There is a reason this old fight has caught fire again, and it is not that researchers grew crueler. The ground under coordinated disclosure has shifted. The arrangement always rested on a quiet assumption, that a comfortable gap exists between the moment a flaw is found and the moment it is exploited, a gap wide enough to patch in. That gap is closing from both ends. The tools that let a researcher find a flaw faster let an attacker find it faster too, and they let the vendor find and triage its own flaws faster as well. The clock coordinated disclosure was built around now looks slow from every direction.

The deeper break is in where the builders pointed those tools. The same capability that could be aimed inward, at the decades of accumulated debt that produced these flaws in the first place, was instead aimed at shipping features, and the productivity story it generated was used to justify thinning the very engineering ranks that would have done the repair. So discovery accelerates while the capacity to remediate gets deliberately thinner. The gap disclosure depends on widens, and it widens because of the vendor’s own choices about where to spend. The incentive problem is not merely that a profit seeking company is reluctant to pay for quality.
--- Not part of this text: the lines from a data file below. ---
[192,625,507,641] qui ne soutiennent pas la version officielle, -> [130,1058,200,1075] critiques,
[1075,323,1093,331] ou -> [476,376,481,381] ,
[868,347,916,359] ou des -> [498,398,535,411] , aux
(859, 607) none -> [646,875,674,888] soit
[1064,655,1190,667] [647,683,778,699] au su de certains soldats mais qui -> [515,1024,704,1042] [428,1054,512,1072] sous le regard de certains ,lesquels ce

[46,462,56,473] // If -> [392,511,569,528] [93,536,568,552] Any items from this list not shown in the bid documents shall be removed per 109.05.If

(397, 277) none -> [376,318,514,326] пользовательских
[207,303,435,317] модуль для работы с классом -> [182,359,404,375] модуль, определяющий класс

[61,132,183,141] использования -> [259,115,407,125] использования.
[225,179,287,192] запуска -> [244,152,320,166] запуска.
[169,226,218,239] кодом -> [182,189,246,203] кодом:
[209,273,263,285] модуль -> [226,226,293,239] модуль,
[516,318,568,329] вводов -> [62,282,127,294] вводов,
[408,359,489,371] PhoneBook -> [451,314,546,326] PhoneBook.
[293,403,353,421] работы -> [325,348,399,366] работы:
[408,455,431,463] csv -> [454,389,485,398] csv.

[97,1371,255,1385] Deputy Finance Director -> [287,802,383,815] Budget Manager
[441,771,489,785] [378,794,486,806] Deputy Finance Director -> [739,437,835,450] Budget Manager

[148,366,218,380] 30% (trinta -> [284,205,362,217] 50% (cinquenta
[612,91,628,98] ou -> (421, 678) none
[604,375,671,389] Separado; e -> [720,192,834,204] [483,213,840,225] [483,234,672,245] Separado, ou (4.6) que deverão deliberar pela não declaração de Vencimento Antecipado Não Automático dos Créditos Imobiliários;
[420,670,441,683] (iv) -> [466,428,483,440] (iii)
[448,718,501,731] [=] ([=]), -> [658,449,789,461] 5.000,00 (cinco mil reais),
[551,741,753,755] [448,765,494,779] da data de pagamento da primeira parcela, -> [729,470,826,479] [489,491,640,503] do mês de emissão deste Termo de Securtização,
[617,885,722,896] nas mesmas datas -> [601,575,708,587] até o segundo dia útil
It is that the company held a tool capable of paying down the debt and spent it on the thing that shows up in the next quarter. That is not a hacker problem. It is a latent quality problem wearing a hacker’s mask, and the criminal threat against the researcher is the mask being held in place.

The wrong argument

I have not resolved this, and I will not pretend to, because the thing itself is not resolved. The unease about live code loose in the world is real, and I still feel some of it. What I am sure of is narrower and more durable than a verdict on this one case. The argument I was handed at the start, the one about whether the discloser shares the blame, is the wrong argument. It is the argument the frame wants everyone to have, because every hour spent litigating the spotter’s guilt is an hour not spent asking why the builder shipped the bomb and then went after the person who found it.

I noticed, writing this, that I spent the first stretch of my own thinking relitigating the discloser’s culpability before I caught myself doing it. That noticing is the whole point. The frame is strong enough that you reach for it without consent, and the only defense is to feel your own hand move and stop it. So I will leave the rest where it actually hangs. The deadline in July still stands. The flaws are still out there. The builder is still threatening the spotter. And the question worth asking is not whether the man on the platform should have stayed quiet. It is why, in this one corner of the world and nowhere else, we decided the person who says something is the one to blame.